The definite production started in December 1960 and ended in 1971after 694 vehicles had been built. In 1971 the last SAHARA was manufactured from stored parts . Car no. 0001 allegedly exists in New Zealand and is owned by a retired Air New Zealand captain
Many fell for the ingenious construction and many car-testers of the time described the car enthusiastically (Fritz B. Busch in "Auto, Motor, Sport" issue 19/1961 and in "MOT" issue 6/1961 Stuttgart). But the price (about double the price of a standard 2 CV) kept many from buying. Thus, the "SAHARA" was a financial flop. Only the Spanish "Guardia civil" ordered some of them ( about 85). The Swiss PTT used some of the cars for difficult terrain. This may explain why there are so many Swiss-originated 2 CV 4x4 SAHARA's. Over and over again you can hear the story of the car dealer who wants to get rid of that crazy car in the backyard for almost nothing.

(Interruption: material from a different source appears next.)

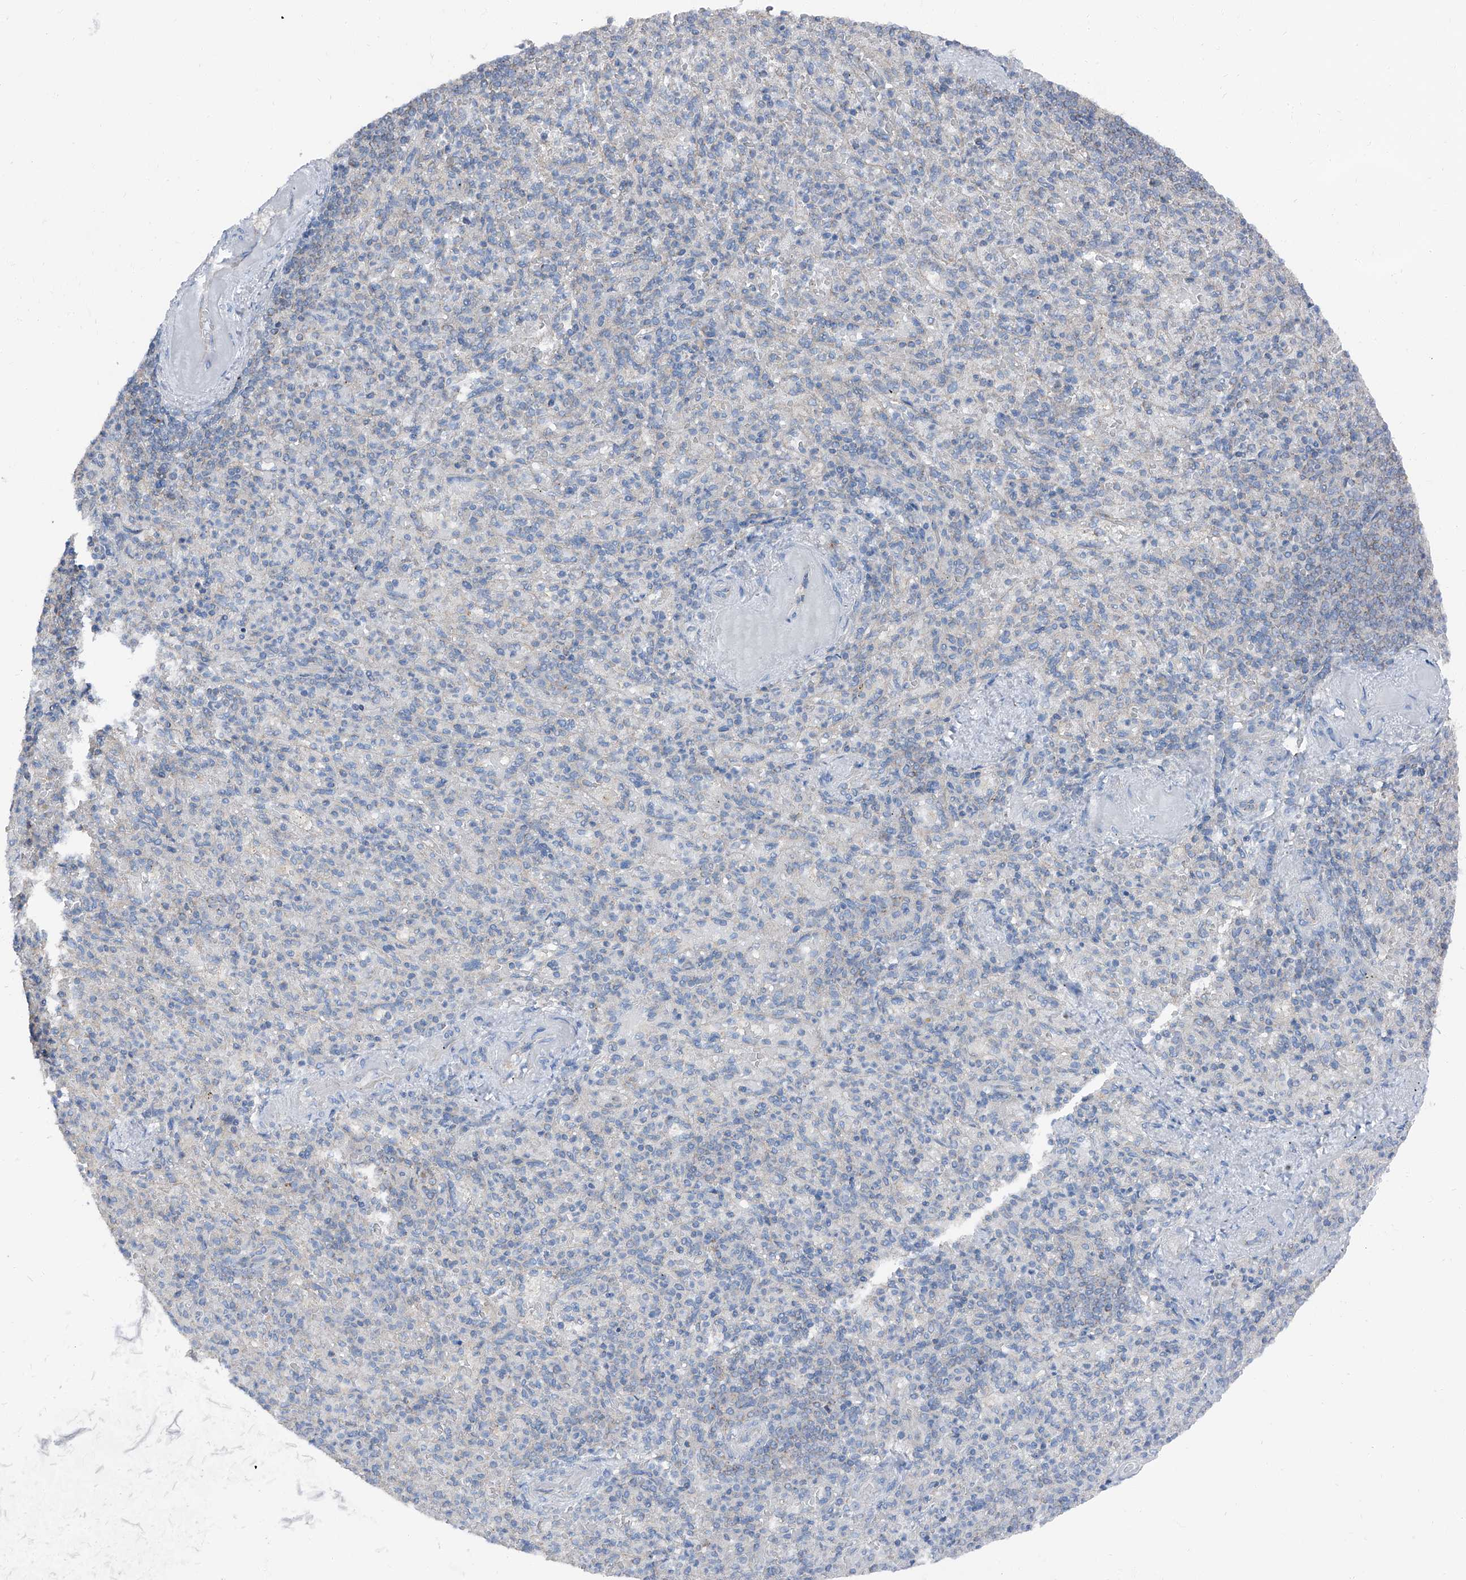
{"staining": {"intensity": "negative", "quantity": "none", "location": "none"}, "tissue": "spleen", "cell_type": "Cells in red pulp", "image_type": "normal", "snomed": [{"axis": "morphology", "description": "Normal tissue, NOS"}, {"axis": "topography", "description": "Spleen"}], "caption": "Spleen stained for a protein using immunohistochemistry displays no positivity cells in red pulp.", "gene": "GPR142", "patient": {"sex": "female", "age": 74}}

Chassis: Reinforced frame. Rear motormounting welded onto the chassis
Body: 2 CV - Berline. Spare wheel mounted on the non-corrugated bonnet. Ventilation slits in the backside. Rear "bonnet" with a hole for the cooling of the rear-engine. Electric wiper from the B 11 - series, later on the same covered wipermotors as mounted in the standard 2 CV's
Motors: 2 x 12 HP, later 13 and then 14 HP. Carburator: Solex 26 CBIN with alternative floater to guarantee fuel supply at any time and in any situation. Operation of the rear butterfly valve by means of a push & pull cable. 2 ignition keys (startermotors electrically featured), 2 dynamos/2 regulators, 1 battery 6V/36 Ah
Transmission: 2 x 4 forward /1 reverse. Operation via common shift lever. Hydraulic clutches via one clutch pedal, maincylinder slave-cylinder at the respective clutches. Power transmission via single clutch disk (no centrifugal clutch device) and double joints. The king crown wheel in the rear transmission is on the other side than in the front transmission in order to guarantee the propulsion into the same direction.
Tanks: Double-walled petrol tank under the front seat each. Right side - for the front engine, left side for the rear engine. Filling of the tanks through holes in the front doors. There are special petrol suction devices in the tanks in order to provide a constant gasoline supply to the carburettors even in heavy terrain. The floor has openings to empty the fueltanks easily.